Masbia’s Brooklyn Soup Kitchens To Double in Size To Meet Unprecedented Demand
Masbia, the Borough Park-based soup kitchen and food pantry network that distributes kosher hot meals and emergency food packages, announced yesterday it would double the size of its Brooklyn locations.
Masbia’s executive director Alexander Rapaport said the organization’s Flatbush and Borough Park locations would expand into nearby buildings to meet a “500% increase in demand” since the start of the coronavirus pandemic.
“Before the pandemic, food items lasted for over a month,” Rapaport wrote. “Now, they’re gone in a matter of days. Keeping up with supply has become not only a matter of resources, but of logistics. So in addition to now ordering way more food, we will at least have somewhere to put it when it arrives.”
“This also will enable us to do a lot more food rescues,” he continued, “which means get more donated food and stretch our charity dollars even more by buying food by the container-load.”

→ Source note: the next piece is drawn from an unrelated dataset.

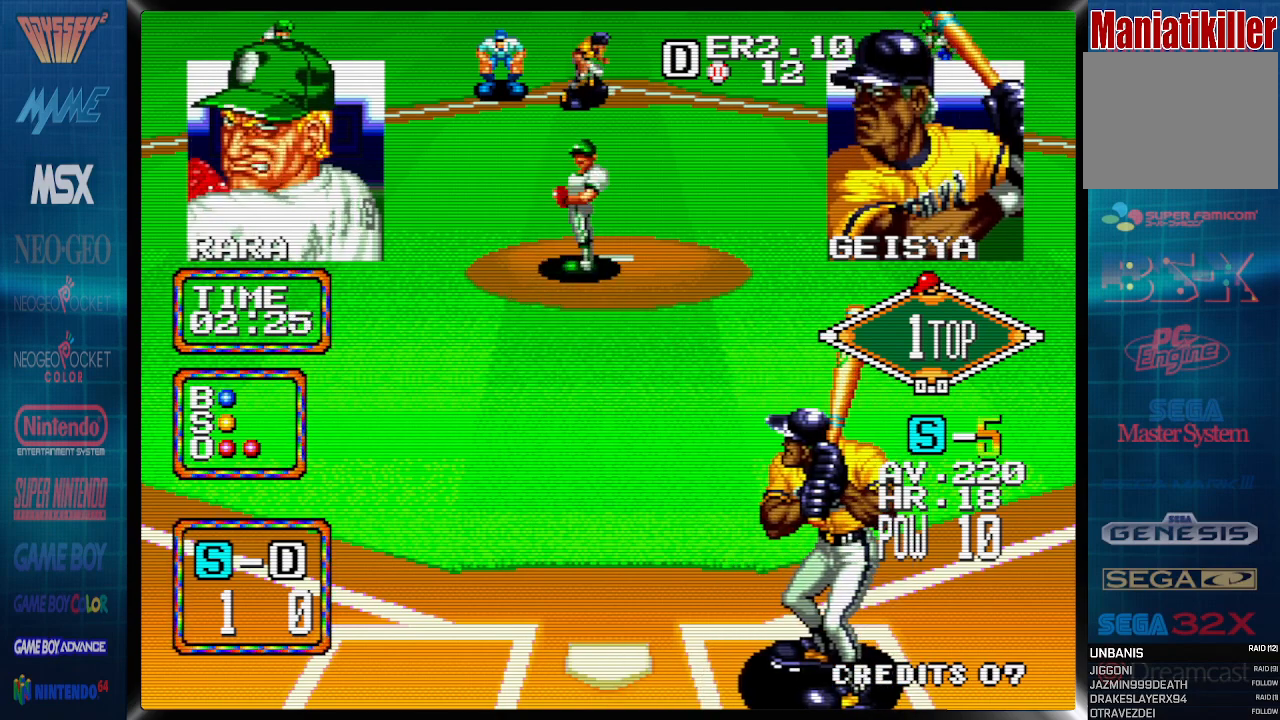
{"dt_ms": 500, "buttons": [], "events": [[33, "DPAD_RIGHT", "down"], [200, "DPAD_RIGHT", "up"], [333, "DPAD_LEFT", "down"], [450, "DPAD_LEFT", "up"]]}
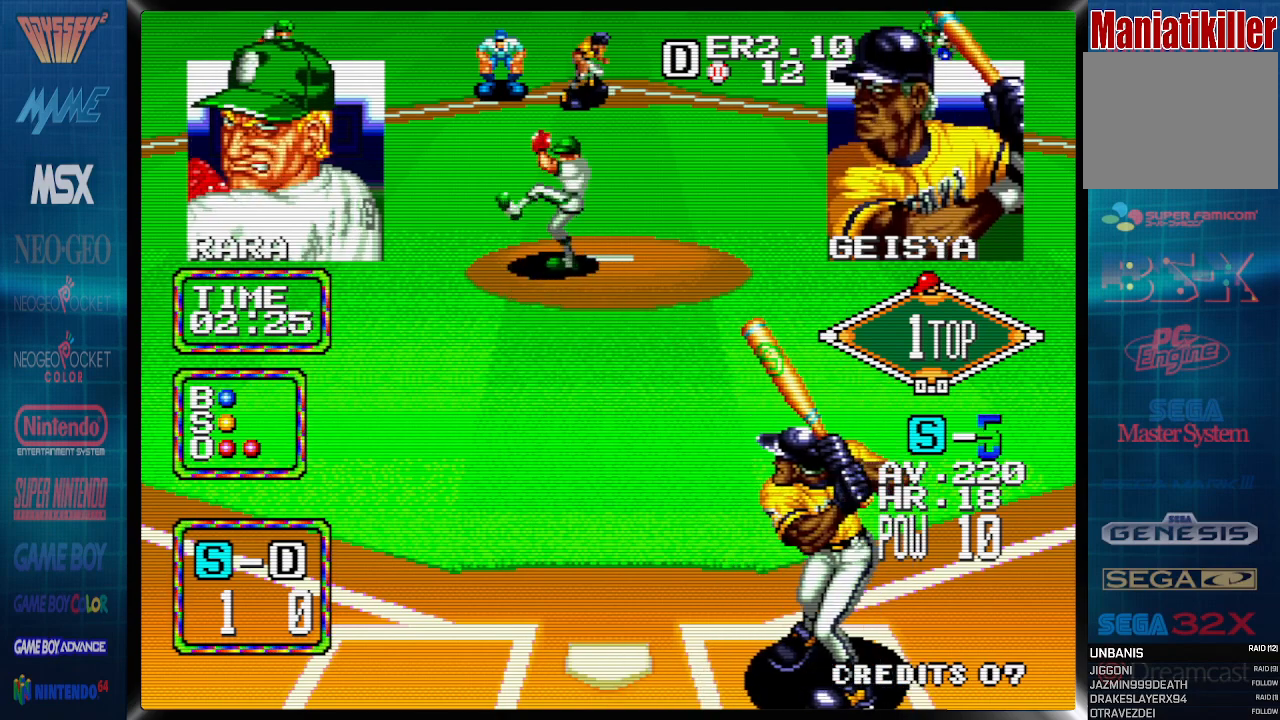
{"dt_ms": 500, "buttons": [], "events": []}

Masbia Flatbush, which is located at 1372 Coney Island Avenue, will expand into the storefront and basement of 1368 Coney Island Avenue, which was previously home to a hat store. The Borough Park branch, at 5402 New Utrecht Avenue, will expand into the storefront, basement and second floor of 1270 54th Street.
Rapaport said the resulting expansion would approximately double the square footage of both sights. A third, larger location in Forest Hills, Queens, will remain at its current size.
“The increased space will be used to help us with the huge challenge of food inventory and eventually enable us to begin serving ready-to-eat meals indoors,” Rapaport wrote in a post announcing the expansion.
Since the pandemic began last March, Masbia has transformed its dining rooms into warehouses to store truckloads of food. The nonprofit commandeered nearby sidewalks and parking spaces and transformed them into an outdoor dining room, a makeshift loading dock and a line for clients picking up to-go meals.
That strategy was sufficient in the early months of the pandemic, Rapaport told Bklyner, when many adjacent businesses were closed and there were relatively few people on the streets. Now, “to be a good neighbor,” Rapaport said, Masbia wants to move some of those operations back indoors.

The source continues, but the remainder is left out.